Le projet global de mise en valeur du site de Mirebel comprend plusieurs étapes et répond à des objectifs de consolidation de l’existant et de mise en valeur du site en termes de panorama. La consolidation-restauration des murs du donjon et du logis se limitera à un rejointoiement des murs existants et au traitement des arases à la chaux naturelle. Aucun mur ne sera reconstruit. De même, la consolidation-restauration de la citerne nécessitera les mêmes prescriptions que précédemment. Le coffrage en bois de soutien de la voute (vaux et couchis) pourra être reconstruit, dans un souci de renforcement de cette dernière.

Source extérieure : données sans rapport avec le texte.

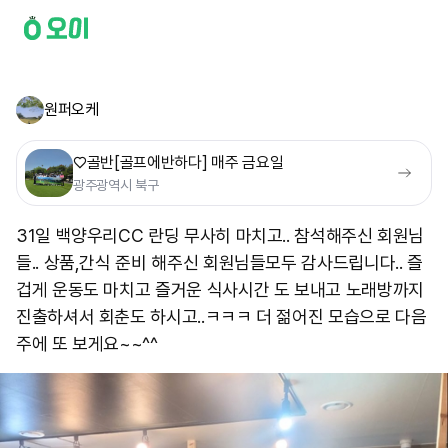
원퍼오케
♡골반[골프에반하다] 매주 금요일
광주광역시 북구
31일 백양우리CC 란딩 무사히 마치고.. 참석해주신 회원님
들.. 상품,간식 준비 해주신 회원님들모두 감사드립니다.. 즐
겁게 운동도 마치고 즐거운 식사시간 도 보내고 노래방까지
진출하셔서 회춘도 하시고..ㅋㅋㅋ 더 젊어진 모습으로 다음
주에 또 보게요~~^^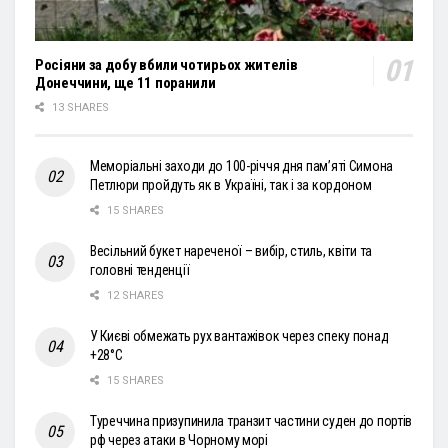
Росіяни за добу вбили чотирьох жителів
Донеччини, ще 11 поранили
13 SHARES
Меморіальні заходи до 100-річчя дня пам’яті Симона
Петлюри пройдуть як в Україні, так і за кордоном
15 SHARES
Весільний букет нареченої – вибір, стиль, квіти та
головні тенденції
12 SHARES
У Києві обмежать рух вантажівок через спеку понад
+28°С
15 SHARES
Туреччина призупинила транзит частини суден до портів
рф через атаки в Чорному морі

Une étude archéologique, dans l’esprit de ce qui a déjà été fait pour le donjon entre 2010 et 2013, sera réalisée préalablement aux travaux de consolidations. Le recrutement d’un archéologue sera donc nécessaire.
D’un point de vue touristique et panoramique, la création d’une plateforme de belvédère à l’intérieur de la tour de guet est projetée. Cette plateforme sera autoportante, sans aucune fixation sur les murs. L’escalier devra être adapté au terrain et aux murs qui seront conservés en l’état sans aucune modification. L’esthétique de cette plateforme et de son escalier devra être étudiée, afin d’assurer une intégration visuelle optimale. Diverses signalétiques sont également envisagées.

A suivre…

L’ensemble de ce projet devra être validé en amont par les différents services de la Drac (direction régionale des affaires culturelles) et nécessitera le dépôt d’un permis de construire. La communauté de communes Bresse Haute Seille devra s’entourer d’un maitre d’œuvre pour la partie travaux mais également d’un archéologue agréé par la Drac pour la partie Consolidation de l’ouvrage.

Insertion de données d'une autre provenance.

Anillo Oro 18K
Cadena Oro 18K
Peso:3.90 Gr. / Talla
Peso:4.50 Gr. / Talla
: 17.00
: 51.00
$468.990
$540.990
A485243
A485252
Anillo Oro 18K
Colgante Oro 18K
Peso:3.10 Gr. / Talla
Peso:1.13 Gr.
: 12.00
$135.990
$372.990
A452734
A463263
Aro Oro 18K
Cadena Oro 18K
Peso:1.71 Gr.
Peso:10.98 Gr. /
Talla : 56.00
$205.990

D’un point de vue financier, le plan de financement n’est pas encore établi. Néanmoins, il est prévu des aides financières par la Drac pour l’étude archéologique à hauteur de 40 % du montant et pour les travaux de restauration-consolidation à hauteur de 30 % du montant HT. L’association PHM, la fondation du Patrimoine, le conseil régional et le conseil départemental seront sollicités.
Le plan de financement complet ainsi qu’un projet sous forme de cahier des charges détaillé, permettant au président, Jean-Louis Maitre, de lancer le recrutement d’une équipe de maitrise d’œuvre (architecte du patrimoine et archéologue), seront présentés au vote des délégués lors d’un prochain conseil communautaire.